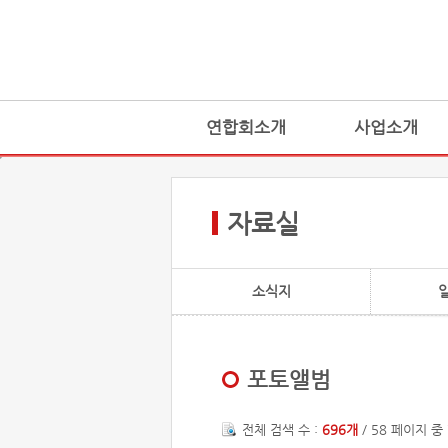
연합회소개
사업소개
자료실
소식지
포토앨범
전체 검색 수 :
696개
/ 58 페이지 중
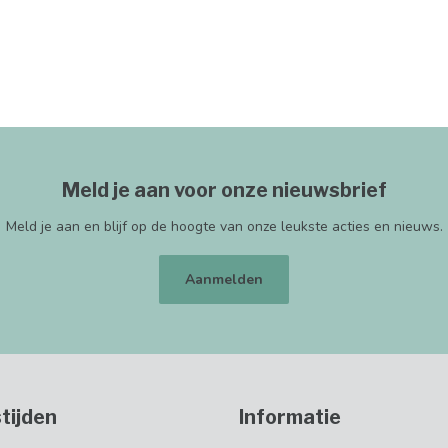
Meld je aan voor onze nieuwsbrief
Meld je aan en blijf op de hoogte van onze leukste acties en nieuws.
Aanmelden
tijden
Informatie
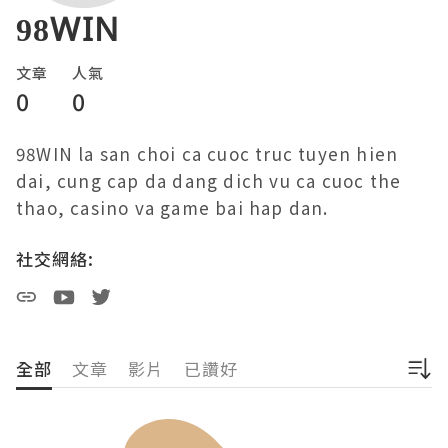
98WIN
文章
人氣
0
0
98WIN la san choi ca cuoc truc tuyen hien 
dai, cung cap da dang dich vu ca cuoc the 
thao, casino va game bai hap dan. 
社交網絡:
全部
文章
影片
已讚好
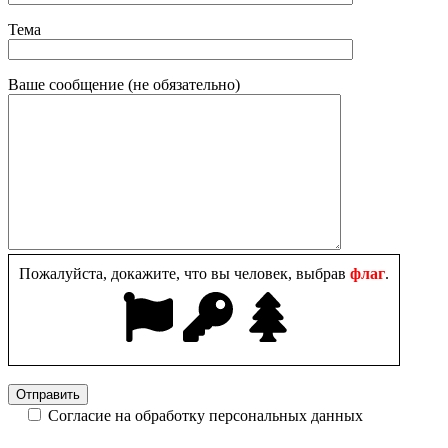
Тема
Ваше сообщение (не обязательно)
Пожалуйста, докажите, что вы человек, выбрав
флаг
.
Согласие на обработку персональных данных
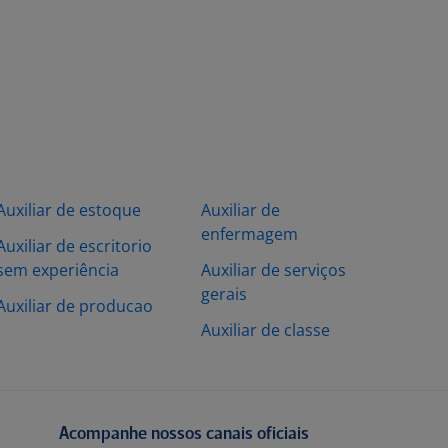
Auxiliar de estoque
Auxiliar de
enfermagem
Auxiliar de escritorio
sem experiência
Auxiliar de serviços
gerais
Auxiliar de producao
Auxiliar de classe
Acompanhe nossos canais oficiais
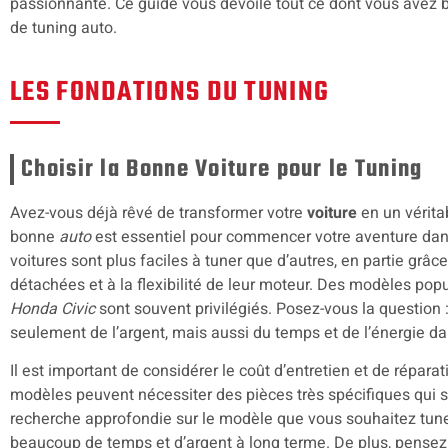
passionnante. Ce guide vous dévoile tout ce dont vous avez 
de tuning auto.
LES FONDATIONS DU TUNING
Choisir la Bonne Voiture pour le Tuning
Avez-vous déjà rêvé de transformer votre
voiture
en un vérita
bonne
auto
est essentiel pour commencer votre aventure dan
voitures sont plus faciles à tuner que d’autres, en partie grâce
détachées et à la flexibilité de leur moteur. Des modèles po
Honda Civic
sont souvent privilégiés. Posez-vous la question :
seulement de l’argent, mais aussi du temps et de l’énergie da
Il est important de considérer le coût d’entretien et de réparat
modèles peuvent nécessiter des pièces très spécifiques qui s
recherche approfondie sur le modèle que vous souhaitez tun
beaucoup de temps et d’argent à long terme. De plus, pensez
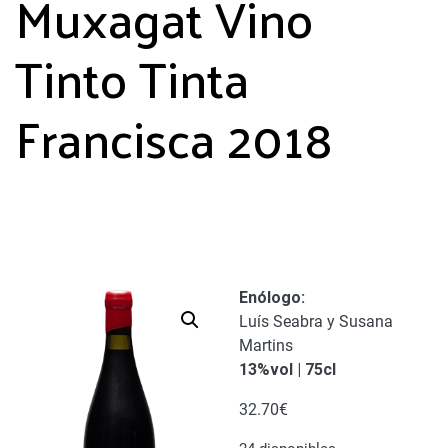
Muxagat Vino
Tinto Tinta
Francisca 2018
Enólogo:
Luís Seabra y Susana
Martins
13%vol | 75cl
32.70
€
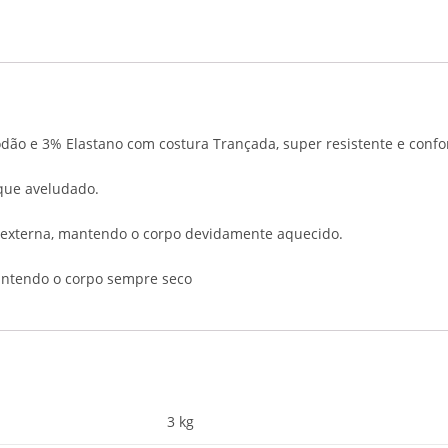
ão e 3% Elastano com costura Trançada, super resistente e confor
oque aveludado.
e externa, mantendo o corpo devidamente aquecido.
mantendo o corpo sempre seco
3 kg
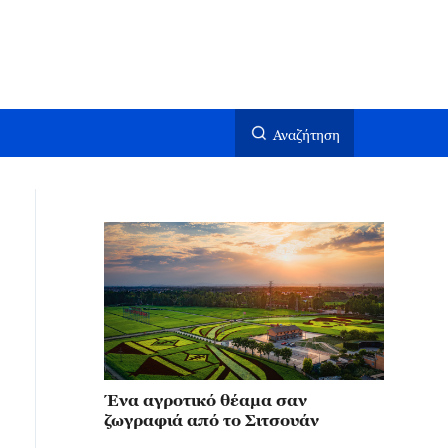
Αναζήτηση
Ένα αγροτικό θέαμα σαν
ζωγραφιά από το Σιτσουάν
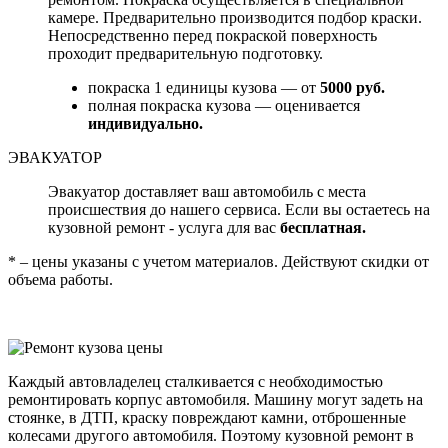
камере. Предварительно производится подбор краски.
Непосредственно перед покраской поверхность
проходит предварительную подготовку.
покраска 1 единицы кузова — от
5000 руб.
полная покраска кузова — оценивается
индивидуально.
ЭВАКУАТОР
Эвакуатор доставляет ваш автомобиль с места
происшествия до нашего сервиса. Если вы остаетесь на
кузовной ремонт - услуга для вас
бесплатная.
* – цены указаны с учетом материалов. Действуют скидки от
объема работы.
Каждый автовладелец сталкивается с необходимостью
ремонтировать корпус автомобиля. Машину могут задеть на
стоянке, в ДТП, краску повреждают камни, отброшенные
колесами другого автомобиля. Поэтому кузовной ремонт в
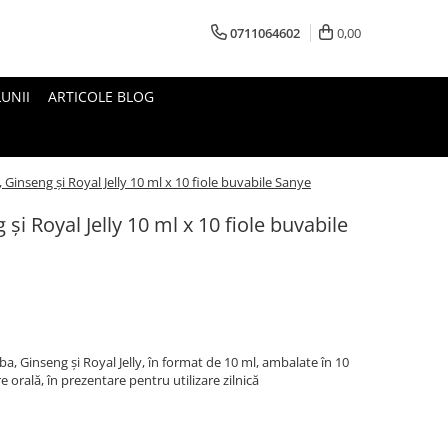
0711064602
0,00
UNII
ARTICOLE BLOG
 Ginseng și Royal Jelly 10 ml x 10 fiole buvabile Sanye
și Royal Jelly 10 ml x 10 fiole buvabile
a, Ginseng și Royal Jelly, în format de 10 ml, ambalate în 10
 orală, în prezentare pentru utilizare zilnică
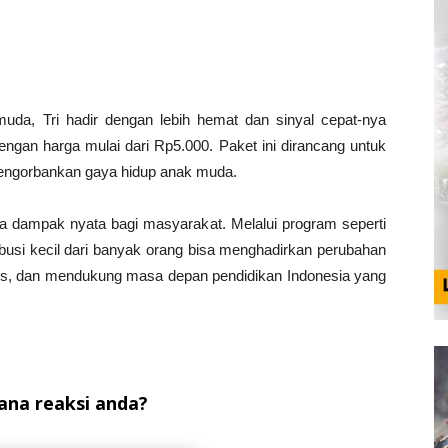
uda, Tri hadir dengan lebih hemat dan sinyal cepat-nya
ngan harga mulai dari Rp5.000. Paket ini dirancang untuk
 mengorbankan gaya hidup anak muda.
 dampak nyata bagi masyarakat. Melalui program seperti
usi kecil dari banyak orang bisa menghadirkan perubahan
, dan mendukung masa depan pendidikan Indonesia yang
na reaksi anda?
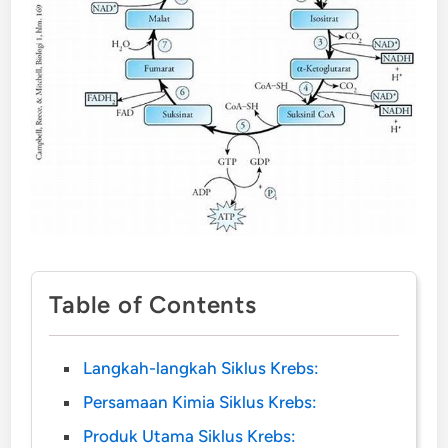
Table of Contents
Langkah-langkah Siklus Krebs:
Persamaan Kimia Siklus Krebs:
Produk Utama Siklus Krebs:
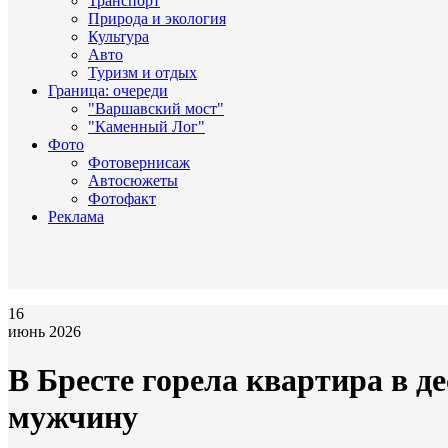
Транспорт
Природа и экология
Культура
Авто
Туризм и отдых
Граница: очереди
"Варшавский мост"
"Каменный Лог"
Фото
Фотовернисаж
Автосюжеты
Фотофакт
Реклама
16
июнь 2026
В Бресте горела квартира в д
мужчину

== == ==

TRY IT:
Could you reproduce the lines above word for word, starting at the line that contains "Muxagat Vino" and ending at the line that contains "ζωγραφιά από το Σιτσουάν", with the pictures left out?

EXERCISE ANSWER:
Muxagat Vino
Tinto Tinta
Francisca 2018
Enólogo:
Luís Seabra y Susana
Martins
13%vol | 75cl
32.70
€
ão e 3% Elastano com costura Trançada, super resistente e confor
oque aveludado.
e externa, mantendo o corpo devidamente aquecido.
mantendo o corpo sempre seco
3 kg
Αναζήτηση
Ένα αγροτικό θέαμα σαν
ζωγραφιά από το Σιτσουάν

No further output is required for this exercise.